While the proposed rule permits sharing customer data for network management purposes without opt-in consent, it does not provide security researchers with sufficient access to CPNI and PII in order to protect customers’ safety and security online. CDT argues that a narrow exemption for researchers to access CPNI and PII without customer approval is necessary to keep the Internet in good health. Such an exemption could be narrowly crafted to limit the amount of sensitive data accessed by researchers and requiring researchers to protect research data, ensuring that broader consumer privacy rationales are not undermined. We think it’s important for the FCC to provide an explicit security research exception to send a clear signal that protecting our broadband network infrastructure and applications is valuable and should continue in the future.

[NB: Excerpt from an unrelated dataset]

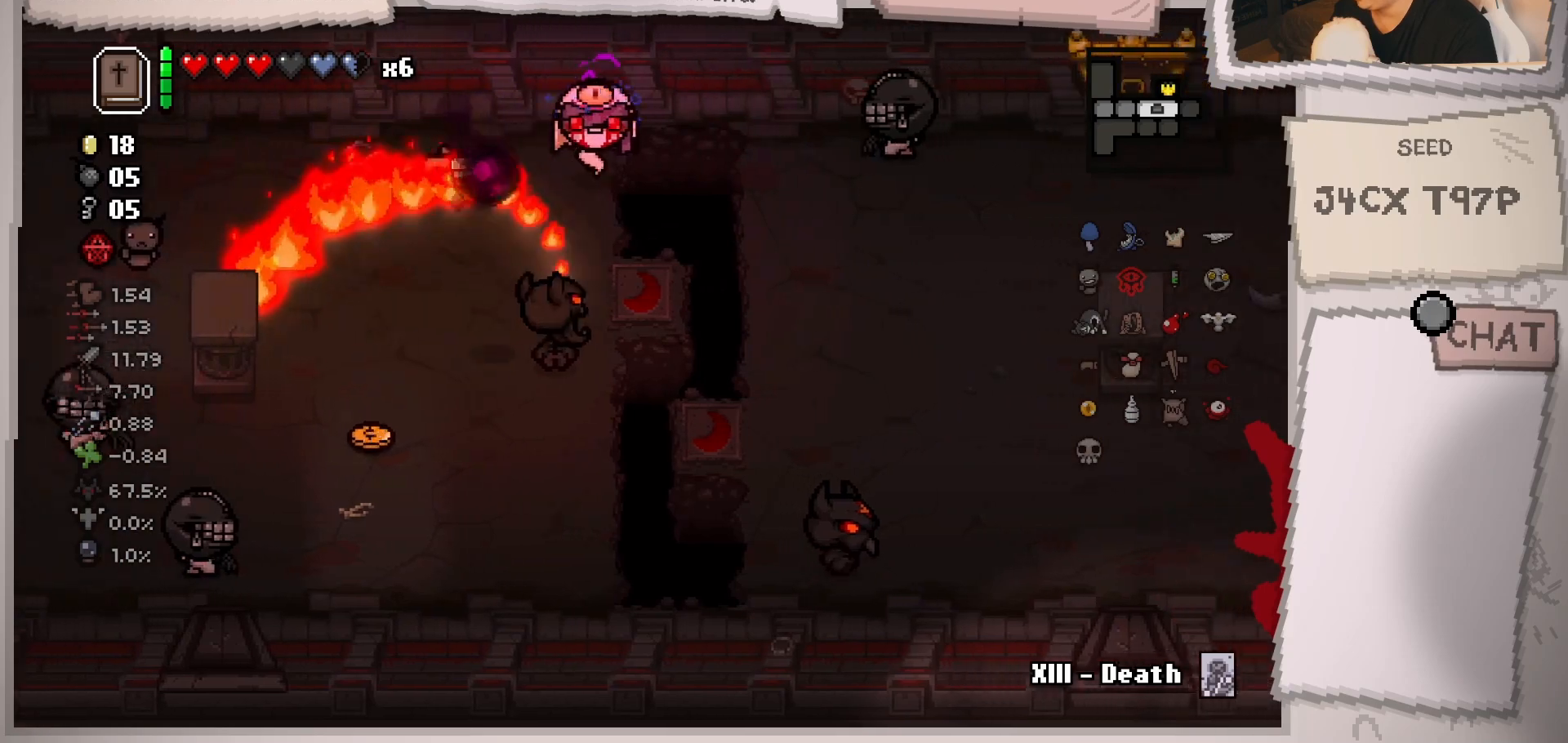
{"buttons": [], "left_stick": "right", "right_stick": "center", "events": [[83, "left_stick", "down-right"], [467, "left_stick", "right"]]}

If the internet is to remain a platform for users to freely communicate, associate, and exchange knowledge, opinions, and ideas, then their connection to the internet must be stable and secure. The constant discomfort or fear of having our private browsing and communications activities accessed without permission, or lost to malicious actors in data breaches, can exert a powerful chill on our ability to use the internet to its fullest effect – as internet users in Iran or China would attest.
With carefully delineated rules for access, use, and data breaches, we believe that the FCC can properly regulate the data practices of internet access providers – the gatekeepers of the internet – in line with First Amendment values and global free expression norms.